23 . The method of claim 17 , wherein aggregating demand estimate into demand estimates of the item associated with the retrieved item identifier at the one or more geographic regions further comprises:
determining uncertainty of the demand estimation of the item, wherein the uncertainty of the demand estimation of the item is based on the uncertainty of the demand estimation of the segment of items, uncertainty of overall demand forecast for the item, and the demand share estimate of the item; and
aggregating the uncertainty of the demand estimation of the item at the one or more geographical regions.

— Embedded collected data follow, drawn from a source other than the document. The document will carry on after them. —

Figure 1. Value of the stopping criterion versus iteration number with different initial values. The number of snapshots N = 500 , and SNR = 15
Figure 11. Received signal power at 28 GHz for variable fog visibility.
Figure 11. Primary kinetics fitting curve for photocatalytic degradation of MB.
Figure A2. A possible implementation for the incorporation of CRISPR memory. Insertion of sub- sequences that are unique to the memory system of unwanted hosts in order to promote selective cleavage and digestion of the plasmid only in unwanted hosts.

24 . A computer-implemented system for low-latency aggregated-data provision, the system comprising:
at least one memory storing instructions; and
at least one processor configured to execute the instructions to perform operations comprising:
receive, via a first user device, user input configuring a future trigger event or time interval for generating a demand estimation request;
construct a configuration file including the future trigger event or the time interval;
automatically generate a demand estimation request in response to determining an occurrence of the future trigger event or the time interval indicated in the configuration file;
retrieve an item identifier associated with an item for demand estimation of a region in response to the generation of the demand estimation request;
access overall demand forecast data for the item associated with the retrieved item identifier using a first machine learning model trained on past order data associated with the item, wherein accessing the overall demand forecast data comprises communicating with a warehouse management system to obtain live item order fulfillment updates through mobile devices;
identify one or more geographical regions at a uniform granularity level, wherein granularity level is determined based on item orders served by centers in the one or more geographical regions;
evaluate a demand share estimate of the item associated with the retrieved item identifier in each of the identified one or more geographical regions, wherein the demand share estimate of the item is based on retrieving order data associated with the item and the retrieved order data is limited due to the item being at least one of: a seasonal item, a new item, or a slow-selling item;
determine a set of item identifiers associated with a segment of items related to the item associated with the retrieved item identifier, wherein the segment of items are determined based on being a similar type as the item;
evaluate a demand estimation for the segment of items associated with the set of item identifiers for each of the identified one or more geographical regions using a second machine learning model trained on past order data associated with the segment of items;
generate demand estimation of the item associated with the retrieved item identifier at one or more geographical regions at the uniform granularity level using a Bayesian framework, wherein the Bayesian framework is provided as input demand share of the item and demand estimation of the segment of items in a geographical region, and overall demand forecast data for the item;
generate demand estimation of the item associated with the retrieved item identifier at one or more higher levels of granularity, wherein the demand estimation of the item at the one or more higher levels of granularity is generated by aggregating demand estimate of the item at the one or more geographical regions;
provide the generated demand estimation to a supply chain management system to generate one or more purchase orders to purchase and stock a sufficient quantity to satisfy forecasted demand for the item associated with the retrieved item identifier;
generate, on a second user device, an instruction to stow or retrieve the item associated with the retrieved item identifier identifying a location;
detect a scan of a barcode associated with the item associated with the retrieved item identifier using the second user device;
prompt a scan of a barcode at the identified location; and
send data to the warehouse management system indicating that the item associated with the retrieved item identifier has been stowed at the identified location.